Archer Aviation, Inc. (ACHR) and Joby Aviation, Inc. (JOBY) are making strides in the electric vertical takeoff and landing (eVTOL) market, boosted by increasing governmental and commercial interest in electric air taxi networks. Both companies are enhancing their operational capabilities and pursuing commercialization initiatives as they prepare for future urban air transportation. In March 2026, Archer was selected for the White House eVTOL Integration Pilot Program, which includes Florida, New York, and Texas, marking a key step towards launching U.S. commercial air taxi services.

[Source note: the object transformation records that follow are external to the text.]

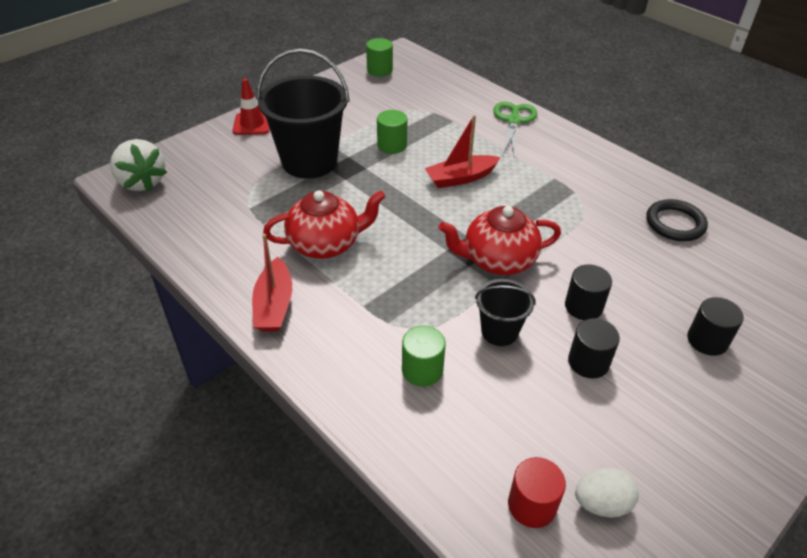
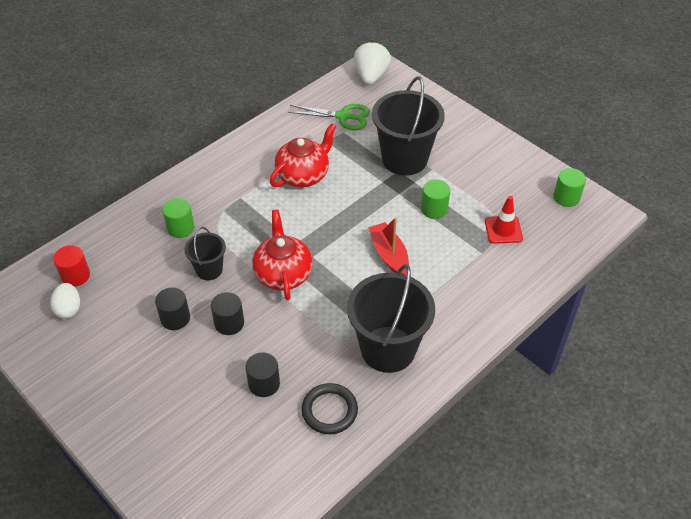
camera: 90 degrees right, 5 degrees up
(142, 182) = (371, 76): white strawberry -> white strawberry turned 135 degrees clockwise
(252, 124) = (454, 121): red traffic cone -> red traffic cone (503, 230)
(274, 305) = (244, 155): red boat -> none
(326, 244) = (303, 175): red teapot -> red teapot turned 120 degrees counterclockwise
(513, 121) = (489, 300): green scissors -> green scissors (343, 117)
(587, 183) = (388, 349): none -> black bucket
(707, 340) = (186, 399): black cylinder -> black cylinder (264, 384)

Joby Aviation is focused on developing electric air taxis and has made significant progress in aircraft certification and infrastructure development for large-scale operations. In April 2026, Joby announced a partnership with Air Space Intelligence to improve flight planning and airspace management for future services and aims to commence U.S. passenger operations in 2026 through participation in the same pilot program. Projected sales growth for Archer by 2026 is anticipated at 4,144.67%, while Joby estimates a growth of 106.22% during the same period.
Financially, Archer has a low debt-to-capital ratio of 3.65%, compared to Joby’s 26.37%. Recent stock performance shows Archer’s shares have declined by 37.8% and Joby’s by 34.5% over six months. Archer is currently rated #2 (Buy) by Zacks, while Joby holds a #3 (Hold) rating, suggesting Archer is the more viable investment option at this time.